What are Exemptions?

The goal of bankruptcy is to allow debtors to have a fresh financial start. Bankruptcy laws were created to allow debtors to retain a reasonable amount of their assets to make this possible. Bankruptcy exemptions are a list of all the assets, personal items and goods that can not be liquidated in Chapter 7 Bankruptcy or sold in Chapter 13 Bankruptcy to repay creditors.

The types of exemptions allowed in a bankruptcy proceeding is determined by federal and state statutes and varies by state. Some states allow the filer to choose to use either the state or federal exemptions while other states do not allow the federal exemptions to be used. Federal and state exemptions can not both be used. It is important to note that changes in bankruptcy law under the BAPCPA in 2005, requires a debtor who moves from one state to another within 2 years of filing the bankruptcy case to use exemptions from where the debtor resided for the majority of the 180 day period before the 2 years before they filed bankruptcy [§ 522(b)(3)]. Debtors who become ineligible for any exemption under the new bankruptcy code changes may use the federal exemptions. Changes in residency laws were made to eliminate the opportunity for filers to move to a new state which had more generous exemptions and immediately file bankruptcy.
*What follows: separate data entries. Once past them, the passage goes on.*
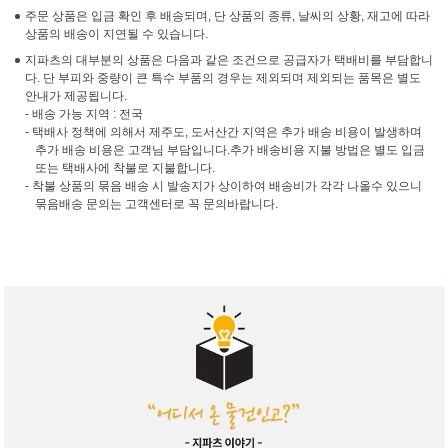
주문 상품은 입금 확인 후 배송되며, 단 상품의 종류, 날씨의 상황, 재고에 따라
상품의 배송이 지연될 수 있습니다.
지파츠의 대부분의 상품은 다음과 같은 조건으로 공급자가 택배비를 부담합니
다. 단 부피와 중량이 큰 특수 부품의 경우는 제외되며 제외되는 품목은 별도
안내가 제공됩니다.
- 배송 가능 지역 : 전국
- 택배사 정책에 의해서 제주도, 도서산간 지역은 추가 배송 비용이 발생하며
추가 배송 비용은 고객님 부담입니다.추가 배송비용 지불 방법은 별도 입금
또는 택배사에 착불로 지불합니다.
- 착불 상품의 묶음 배송 시 발송지가 상이하여 배송비가 각각 나올수 있으니
묶음배송 문의는 고객센터로 꼭 문의바랍니다.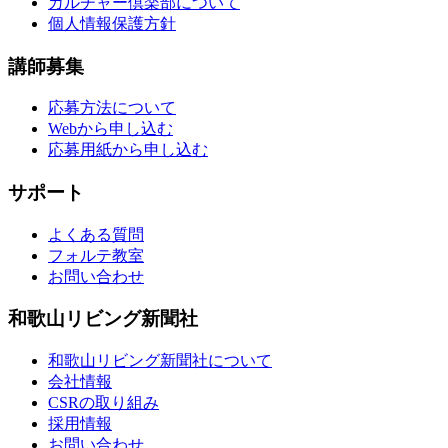
カルチャー倶楽部について
個人情報保護方針
講師募集
応募方法について
Webから申し込む
応募用紙から申し込む
サポート
よくある質問
フォルテ教室
お問い合わせ
和歌山リビング新聞社
和歌山リビング新聞社について
会社情報
CSRの取り組み
採用情報
お問い合わせ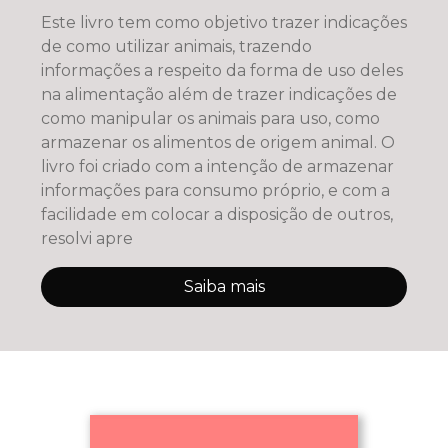
Este livro tem como objetivo trazer indicações
de como utilizar animais, trazendo
informações a respeito da forma de uso deles
na alimentação além de trazer indicações de
como manipular os animais para uso, como
armazenar os alimentos de origem animal. O
livro foi criado com a intenção de armazenar
informações para consumo próprio, e com a
facilidade em colocar a disposição de outros,
resolvi apre
Saiba mais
Chapter 7 Bankruptcy liquidates a filer's assets and uses the income to repay creditors. Some Chapter 7 Bankruptcy filers do not have assets to liquidate, but if a filer does have property, the bankruptcy laws allow them to protect or "exempt" certain assets.

Whether a filer is filing Chapter 7 Bankruptcy or Chapter 13 Bankruptcy the most common types of assets protected in each state include: the filer's primary residence, tools of the trade, a vehicle, pensions and public benefits and work equipment. It is important to talk to a bankruptcy lawyer for information about the specific types of exemptions allowed in each state and whether or not it is best to use the state or federal exemptions. A bankruptcy attorney can also help a filer complete Schedule C which is the bankruptcy form which outlines the filer's property which they claim should be exempt in the bankruptcy proceedings.